### WHAT IS BEING ASKED
The passage about Scarf's Voyager plasma wave work describes a Science article. State what Voyager's transit of the bow shock sounds like through the speakers, according to that article.

***** SOURCE DOCUMENT

Scarf was an advocate of including the plasma wave detector on the Voyager program spacecraft. He became the Principal Investigator (PI) of the Plasma Wave Subsystem (PWS). He developed a way to transform plasma wave measurements into sound, called the "sounds of space" by journalists. M. Mitchell Waldrop described these sounds in a Science article:

Scarf's experiment measures oscillations in the electrically charged plasma surrounding the spacecraft, oscillations whose frequencies happen to fall in the acoustic range. By playing the signal back through a conventional loudspeaker, Scarf creates "the sounds of space," an eerie symphony of hisses, pops, and whistles. Voyager's transit of the bow shock, where the solar wind first encounters the magnetic field of the planet and is forced to flow around, erupts from the speakers as a hoarse roar like the breaking of waves on a beach.

**********
***** EXTRACTED DATA

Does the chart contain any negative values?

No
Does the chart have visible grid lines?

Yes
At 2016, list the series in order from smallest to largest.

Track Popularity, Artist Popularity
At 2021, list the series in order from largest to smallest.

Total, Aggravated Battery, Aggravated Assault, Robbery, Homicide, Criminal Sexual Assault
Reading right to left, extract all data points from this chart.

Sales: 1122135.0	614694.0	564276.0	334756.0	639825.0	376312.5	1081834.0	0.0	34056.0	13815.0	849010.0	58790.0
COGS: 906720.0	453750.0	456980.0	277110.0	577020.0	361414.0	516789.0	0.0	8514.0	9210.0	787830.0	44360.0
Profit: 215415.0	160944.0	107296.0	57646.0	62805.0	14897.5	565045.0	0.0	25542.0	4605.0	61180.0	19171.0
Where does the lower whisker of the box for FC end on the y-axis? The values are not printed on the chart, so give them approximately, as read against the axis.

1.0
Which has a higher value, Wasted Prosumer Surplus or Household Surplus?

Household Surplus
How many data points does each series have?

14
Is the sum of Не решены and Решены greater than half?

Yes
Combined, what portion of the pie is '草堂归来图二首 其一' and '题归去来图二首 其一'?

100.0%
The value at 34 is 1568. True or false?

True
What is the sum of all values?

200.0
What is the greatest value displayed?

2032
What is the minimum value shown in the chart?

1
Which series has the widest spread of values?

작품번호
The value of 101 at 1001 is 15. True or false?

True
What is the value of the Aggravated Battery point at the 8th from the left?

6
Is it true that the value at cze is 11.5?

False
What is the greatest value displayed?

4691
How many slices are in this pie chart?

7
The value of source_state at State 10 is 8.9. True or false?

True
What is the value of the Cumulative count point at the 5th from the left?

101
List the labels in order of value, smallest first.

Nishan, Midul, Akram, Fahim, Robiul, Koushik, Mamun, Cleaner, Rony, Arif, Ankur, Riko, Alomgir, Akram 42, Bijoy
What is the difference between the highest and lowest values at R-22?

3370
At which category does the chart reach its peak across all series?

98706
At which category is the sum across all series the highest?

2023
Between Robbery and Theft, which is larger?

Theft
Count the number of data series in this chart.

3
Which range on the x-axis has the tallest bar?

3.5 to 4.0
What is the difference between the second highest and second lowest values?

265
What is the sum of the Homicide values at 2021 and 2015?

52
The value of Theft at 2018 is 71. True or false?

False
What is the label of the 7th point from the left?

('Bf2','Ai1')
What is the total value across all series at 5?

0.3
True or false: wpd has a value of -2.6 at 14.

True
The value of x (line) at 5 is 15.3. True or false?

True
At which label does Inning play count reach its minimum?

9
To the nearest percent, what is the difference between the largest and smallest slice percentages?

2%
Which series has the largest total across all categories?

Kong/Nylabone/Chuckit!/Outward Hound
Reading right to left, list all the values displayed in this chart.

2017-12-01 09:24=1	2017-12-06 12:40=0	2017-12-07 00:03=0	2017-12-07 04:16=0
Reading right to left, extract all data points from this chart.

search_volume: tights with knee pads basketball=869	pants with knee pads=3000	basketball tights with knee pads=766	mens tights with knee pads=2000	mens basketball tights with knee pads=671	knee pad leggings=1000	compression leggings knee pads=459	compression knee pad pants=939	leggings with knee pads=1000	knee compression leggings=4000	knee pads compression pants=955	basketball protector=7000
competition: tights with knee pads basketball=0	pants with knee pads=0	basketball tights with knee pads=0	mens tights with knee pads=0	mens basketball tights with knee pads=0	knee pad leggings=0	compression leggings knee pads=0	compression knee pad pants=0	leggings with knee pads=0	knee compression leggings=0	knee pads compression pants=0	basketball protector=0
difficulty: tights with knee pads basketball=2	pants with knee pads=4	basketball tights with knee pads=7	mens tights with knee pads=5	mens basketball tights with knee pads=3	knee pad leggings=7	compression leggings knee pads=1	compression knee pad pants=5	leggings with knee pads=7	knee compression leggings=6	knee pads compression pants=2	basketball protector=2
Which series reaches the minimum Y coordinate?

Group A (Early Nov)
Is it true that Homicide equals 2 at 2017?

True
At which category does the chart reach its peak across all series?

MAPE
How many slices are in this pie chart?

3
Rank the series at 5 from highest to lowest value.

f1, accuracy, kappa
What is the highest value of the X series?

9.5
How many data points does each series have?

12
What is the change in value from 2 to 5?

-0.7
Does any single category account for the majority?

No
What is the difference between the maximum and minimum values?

**********

### EXERCISE RESPONSE
It sounds like a hoarse roar, like waves breaking on a beach.